Es gefiel ihr gut, zu gut, meinte die Mutter, „dir gefallen zu viele Männer, hab' ich Recht?“

„Geh', was du alles wissen willst“, antwortete dieses Mal Anna.

„Fräulein trinken sie mit mir“, sagte ein gut angezogener Herr im mittleren Alter.

„Das darf ich nicht“, entgegnete sie.

Er lies nicht locker bis er der letzte Gast war und sie sich einen Cocktail gönnte. „Man muss doch wissen, wie das teure Zeug schmeckt“, dachte sie, um ihr Gewissen zu beruhigen.

Das Trinkgeld für diesen Abend war hoch, sehr hoch, er wird es wohl haben. „Und eigentlich schaut er gut aus“, überlegte sie einen Abend später, wieder mit ihm an der Bar. Ehering sah sie keinen, lustig war er und … zweifelsohne ein Mann von Welt, nicht wie diese Bauernburschen hier.

Einen Monat später besuchte er sie privat. Ein tolles Auto stand vor dem kleinen Haus der Mutter. Zu ihr hätte er auch gepasst, aber er war nicht dumm, bevorzugte „junges Gemüse“. Und das konnte er bald probieren, die Mama war putzen, der Friseur hatte ihr frei gegeben: Kopfweh halt.

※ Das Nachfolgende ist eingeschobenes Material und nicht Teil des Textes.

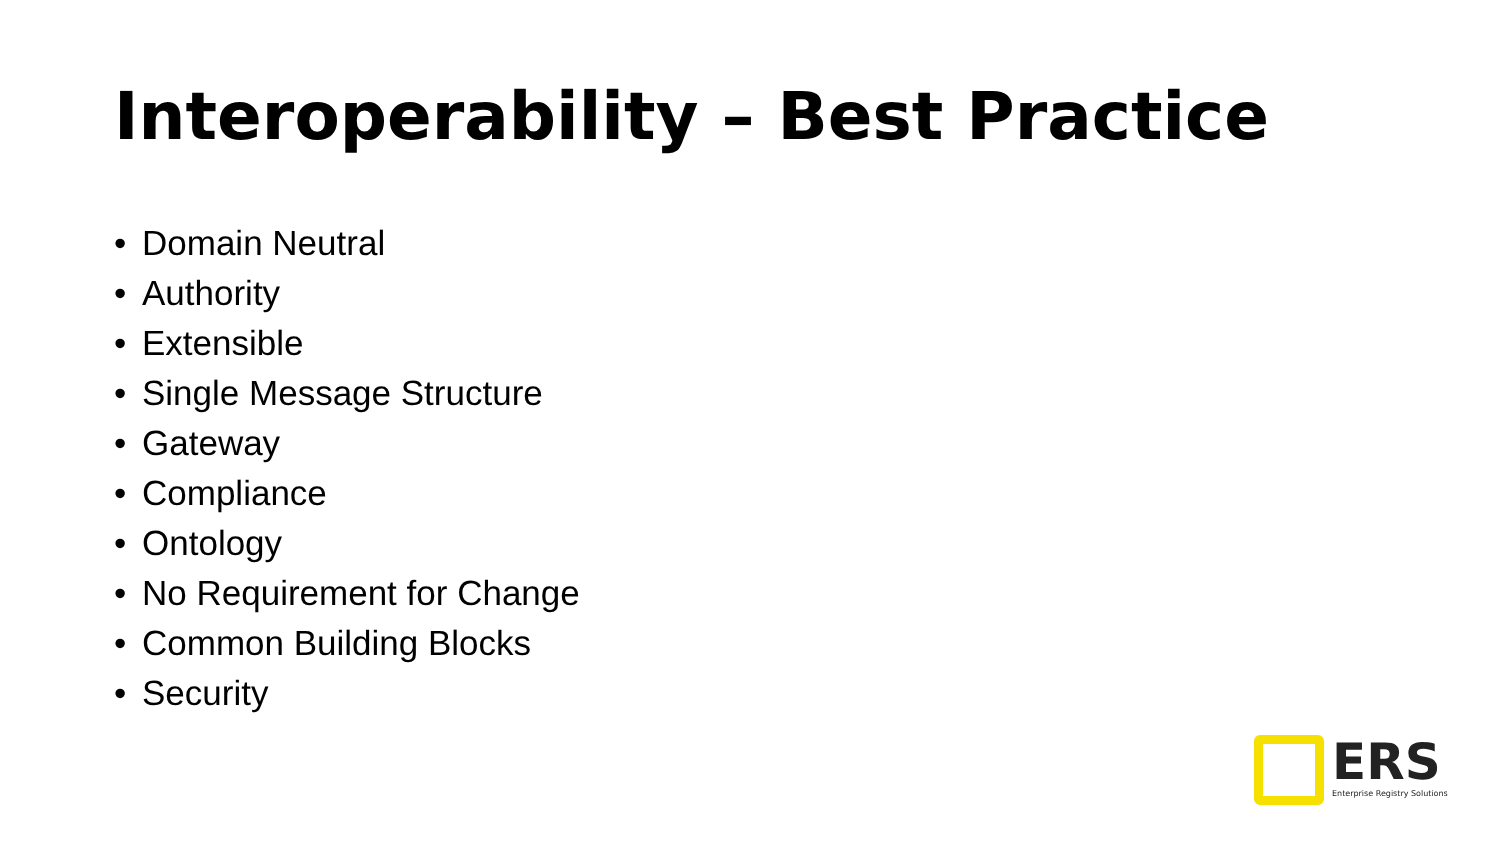Interoperability – Best Practice
• Domain Neutral
• Authority
• Extensible
• Single Message Structure
• Gateway
• Compliance
• Ontology
• No Requirement for Change
• Common Building Blocks
• Security
ERS
Enterprise Registry Solutions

Ein halbes Jahr später zog sie zu ihm, weitere drei Monate darauf stand sie vor dem Traualtar, weißes extravagantes Kleid mit langer Schleppe, sexy, und hieß ab sofort Anna Purecker, die Frau des Bankfilialleiters.

„Leider“, sagte der Herr Friseurmeister. „Gott sei Dank“, dachte seine Frau.

Anna wollte ein Kind, es funktionierte nicht. Die Ärzte sagten, es läge an ihr, die Mutter meinte, „geh', was die nicht alles wissen!“

Da war Anna skeptisch und wollte sicher gehen.

„Ich möchte meine Freundin im Dorf ein paar Tage besuchen, wenn du geschäftlich weg bist, du hast doch nichts dagegen?“, fragte sie ihren Mann. Die Freundin hieß Markus, war zwei Jahre älter und sie kannten sich seit der Kindheit, später bei gelegentlichen Treffs, toller Sex. Sie sicherte sich bei ihrer Mutter ab, man kann nie wissen. Nur die wollte nichts davon hören einerseits, andererseits könnte sie Großmutter werden, tolle Aussicht.

Die Aussicht blieb trübe, es klappte nicht.

Und so wurde Anna Purecker langsam von einem Strudel erfasst, der sie einsam werden lies, trotz Partys, Theater in der Großstadt, Urlaub am Äquator und ungewollt Abstand zu ihrem Mann bekam, bis … bis Michael Hagner sich um sie kümmerte, der Stellvertreter ihre Mannes in der Bank, Mike genannt.

Und als sie ihn zwei Jahre kannte, passierte ihr dasselbe wie ihrer Mutter. Jetzt war auch sie ohne Mann. Selbstmord wie der Vater.